[sheepdog] [PATCH v2 1/2] sheep, dog: make recycling VID selectable

Liu Yuan namei.unix at gmail.com
Mon Mar 16 14:13:29 CET 2015


On Mon, Mar 16, 2015 at 09:39:35PM +0900, Hitoshi Mitake wrote:
> On Mon, Mar 16, 2015 at 7:42 PM, Liu Yuan <namei.unix at gmail.com> wrote:
> > On Mon, Mar 16, 2015 at 03:57:40PM +0900, Hitoshi Mitake wrote:
> >> This patch adds a new option -R to "dog cluster format". If user
> >> specifies the option during cluster format, the cluster will enable
> >> recycling VID (disabled in default).
> >>
> >> Signed-off-by: Hitoshi Mitake <mitake.hitoshi at lab.ntt.co.jp>
> >> ---
> >>  dog/cluster.c            | 9 ++++++++-
> >>  include/internal_proto.h | 1 +
> >>  sheep/ops.c              | 4 +++-
> >>  sheep/vdi.c              | 2 +-
> >>  4 files changed, 13 insertions(+), 3 deletions(-)
> >>
> >> diff --git a/dog/cluster.c b/dog/cluster.c
> >> index e252316..bb61fcc 100644
> >> --- a/dog/cluster.c
> >> +++ b/dog/cluster.c
> >> @@ -25,6 +25,7 @@ static struct sd_option cluster_options[] = {
> >>       {'l', "lock", false, "Lock vdi to exclude multiple users"},
> >>       {'m', "multithread", false,
> >>        "use multi-thread for 'cluster snapshot save'"},
> >> +     {'R', "recyclevid", false, "enable recycling of VID"},
> >>       {'t', "strict", false,
> >>        "do not serve write request if number of nodes is not sufficient"},
> >>       {'z', "block_size_shift", true, "specify the shift num of default"

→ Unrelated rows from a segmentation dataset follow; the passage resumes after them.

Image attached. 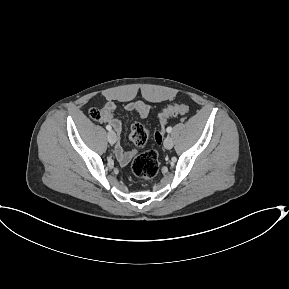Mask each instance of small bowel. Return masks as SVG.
Listing matches in <instances>:
<instances>
[{"label": "small bowel", "instance_id": "c3829d8e", "mask_svg": "<svg viewBox=\"0 0 289 289\" xmlns=\"http://www.w3.org/2000/svg\"><path fill=\"white\" fill-rule=\"evenodd\" d=\"M116 110V104L114 101H107L101 111V122L108 123L116 133H120L122 130V122L119 118L115 117L114 112ZM125 110L128 112H134L141 118H148L152 115L153 109L150 105L143 102H130L125 106ZM134 151H126L121 144H117L115 147V155L118 161L122 165H126L130 162L134 156Z\"/></svg>", "mask_w": 289, "mask_h": 289}]
</instances>
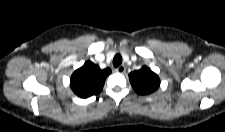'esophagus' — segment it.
<instances>
[{
  "label": "esophagus",
  "instance_id": "esophagus-1",
  "mask_svg": "<svg viewBox=\"0 0 225 132\" xmlns=\"http://www.w3.org/2000/svg\"><path fill=\"white\" fill-rule=\"evenodd\" d=\"M125 66L124 65H120L118 68H116V72L118 73H124L125 72Z\"/></svg>",
  "mask_w": 225,
  "mask_h": 132
}]
</instances>
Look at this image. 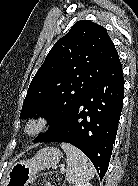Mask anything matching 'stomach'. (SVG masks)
I'll list each match as a JSON object with an SVG mask.
<instances>
[{"instance_id":"1","label":"stomach","mask_w":138,"mask_h":186,"mask_svg":"<svg viewBox=\"0 0 138 186\" xmlns=\"http://www.w3.org/2000/svg\"><path fill=\"white\" fill-rule=\"evenodd\" d=\"M61 158L59 149L43 148L33 158L13 164L6 174L4 186H29L38 171L55 167Z\"/></svg>"}]
</instances>
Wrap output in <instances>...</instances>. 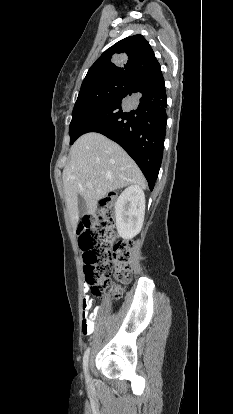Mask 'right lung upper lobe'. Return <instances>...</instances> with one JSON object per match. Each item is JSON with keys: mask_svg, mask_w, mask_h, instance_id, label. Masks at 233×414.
Segmentation results:
<instances>
[{"mask_svg": "<svg viewBox=\"0 0 233 414\" xmlns=\"http://www.w3.org/2000/svg\"><path fill=\"white\" fill-rule=\"evenodd\" d=\"M160 71L148 41L141 35H134L107 49L90 67L82 86L105 77L137 81Z\"/></svg>", "mask_w": 233, "mask_h": 414, "instance_id": "obj_1", "label": "right lung upper lobe"}]
</instances>
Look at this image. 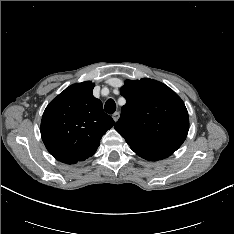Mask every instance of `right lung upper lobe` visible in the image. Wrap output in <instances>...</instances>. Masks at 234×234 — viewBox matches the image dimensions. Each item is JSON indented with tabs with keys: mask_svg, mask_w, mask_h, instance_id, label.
Segmentation results:
<instances>
[{
	"mask_svg": "<svg viewBox=\"0 0 234 234\" xmlns=\"http://www.w3.org/2000/svg\"><path fill=\"white\" fill-rule=\"evenodd\" d=\"M94 83L67 87L46 107L41 121L42 140L60 162L75 164L91 157L102 136L113 125L102 103L92 94Z\"/></svg>",
	"mask_w": 234,
	"mask_h": 234,
	"instance_id": "cb5924a9",
	"label": "right lung upper lobe"
}]
</instances>
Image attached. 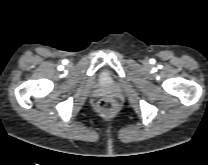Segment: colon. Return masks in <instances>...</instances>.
I'll return each mask as SVG.
<instances>
[{
	"label": "colon",
	"instance_id": "colon-1",
	"mask_svg": "<svg viewBox=\"0 0 208 165\" xmlns=\"http://www.w3.org/2000/svg\"><path fill=\"white\" fill-rule=\"evenodd\" d=\"M115 103L110 99H101L97 103V110L102 115H110L115 111Z\"/></svg>",
	"mask_w": 208,
	"mask_h": 165
}]
</instances>
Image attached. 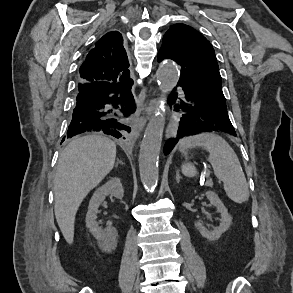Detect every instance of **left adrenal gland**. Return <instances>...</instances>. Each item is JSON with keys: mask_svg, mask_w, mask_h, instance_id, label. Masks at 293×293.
<instances>
[{"mask_svg": "<svg viewBox=\"0 0 293 293\" xmlns=\"http://www.w3.org/2000/svg\"><path fill=\"white\" fill-rule=\"evenodd\" d=\"M181 179V176L179 174V170L176 171V182L179 183Z\"/></svg>", "mask_w": 293, "mask_h": 293, "instance_id": "1", "label": "left adrenal gland"}]
</instances>
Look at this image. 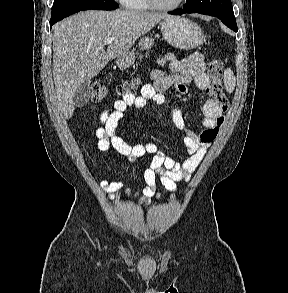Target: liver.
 <instances>
[{"instance_id": "obj_1", "label": "liver", "mask_w": 288, "mask_h": 293, "mask_svg": "<svg viewBox=\"0 0 288 293\" xmlns=\"http://www.w3.org/2000/svg\"><path fill=\"white\" fill-rule=\"evenodd\" d=\"M168 15L133 10H89L53 27V77L59 107L66 119L74 112V95L107 63L125 55L135 41ZM115 38L104 49V40Z\"/></svg>"}]
</instances>
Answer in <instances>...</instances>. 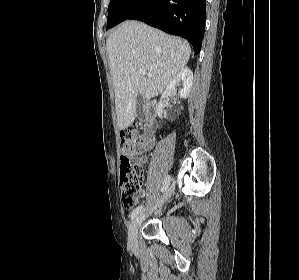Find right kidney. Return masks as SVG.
<instances>
[{
    "label": "right kidney",
    "mask_w": 299,
    "mask_h": 280,
    "mask_svg": "<svg viewBox=\"0 0 299 280\" xmlns=\"http://www.w3.org/2000/svg\"><path fill=\"white\" fill-rule=\"evenodd\" d=\"M180 81L183 83V88L178 91V95L180 98H187L192 88L193 81V73L188 67H185L180 72H178L177 75L167 85L166 90L164 91L157 107V114L159 118L162 119V115L164 112L163 99L167 98L170 93L175 91V87Z\"/></svg>",
    "instance_id": "obj_1"
}]
</instances>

> >> @@ -43,6 +44,7 @@ static struct cluster_cmd_data {
> >>       char name[STORE_LEN];
> >>       bool fixed_vnodes;
> >>       bool use_lock;
> >> +     bool recycle_vid;
> >>  } cluster_cmd_data;
> >>
> >>  #define DEFAULT_STORE        "plain"
> >> @@ -169,6 +171,8 @@ static int cluster_format(int argc, char **argv)
> >>               hdr.cluster.flags |= SD_CLUSTER_FLAG_STRICT;
> >>       if (cluster_cmd_data.use_lock)
> >>               hdr.cluster.flags |= SD_CLUSTER_FLAG_USE_LOCK;
> >> +     if (cluster_cmd_data.recycle_vid)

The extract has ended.